**Description of the task:**
Your response must consist of one number: how many lines in this material contain the word "requierments".

**Extracted information:**
........

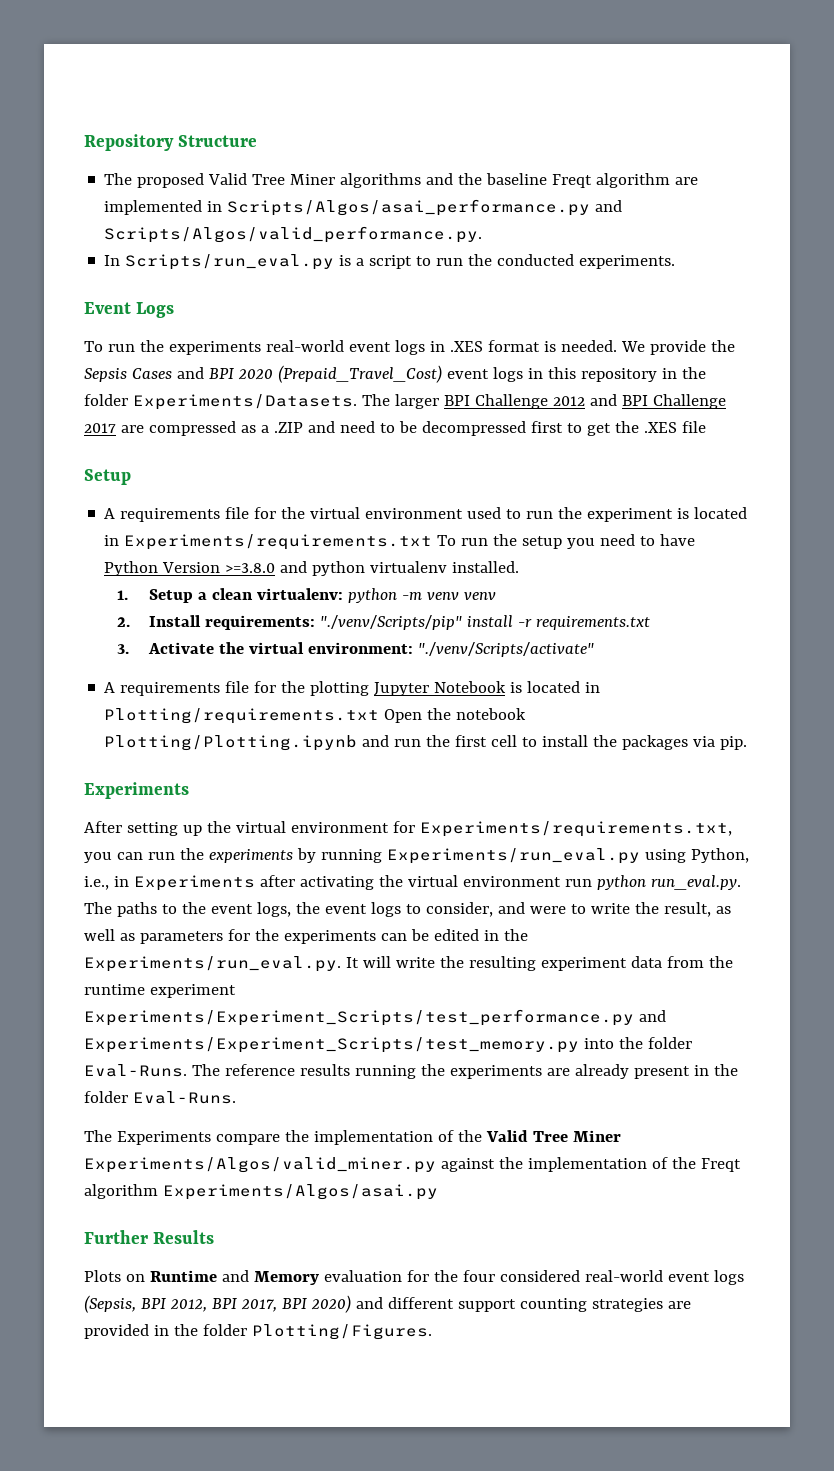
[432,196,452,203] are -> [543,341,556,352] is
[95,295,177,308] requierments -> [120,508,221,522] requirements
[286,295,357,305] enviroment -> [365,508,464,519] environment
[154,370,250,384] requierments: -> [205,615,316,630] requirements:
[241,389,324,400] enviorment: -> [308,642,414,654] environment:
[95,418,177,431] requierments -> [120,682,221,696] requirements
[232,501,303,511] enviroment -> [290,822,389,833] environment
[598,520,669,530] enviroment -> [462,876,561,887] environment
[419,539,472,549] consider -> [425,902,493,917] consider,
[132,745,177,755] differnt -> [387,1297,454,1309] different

........

**Written solution:**
3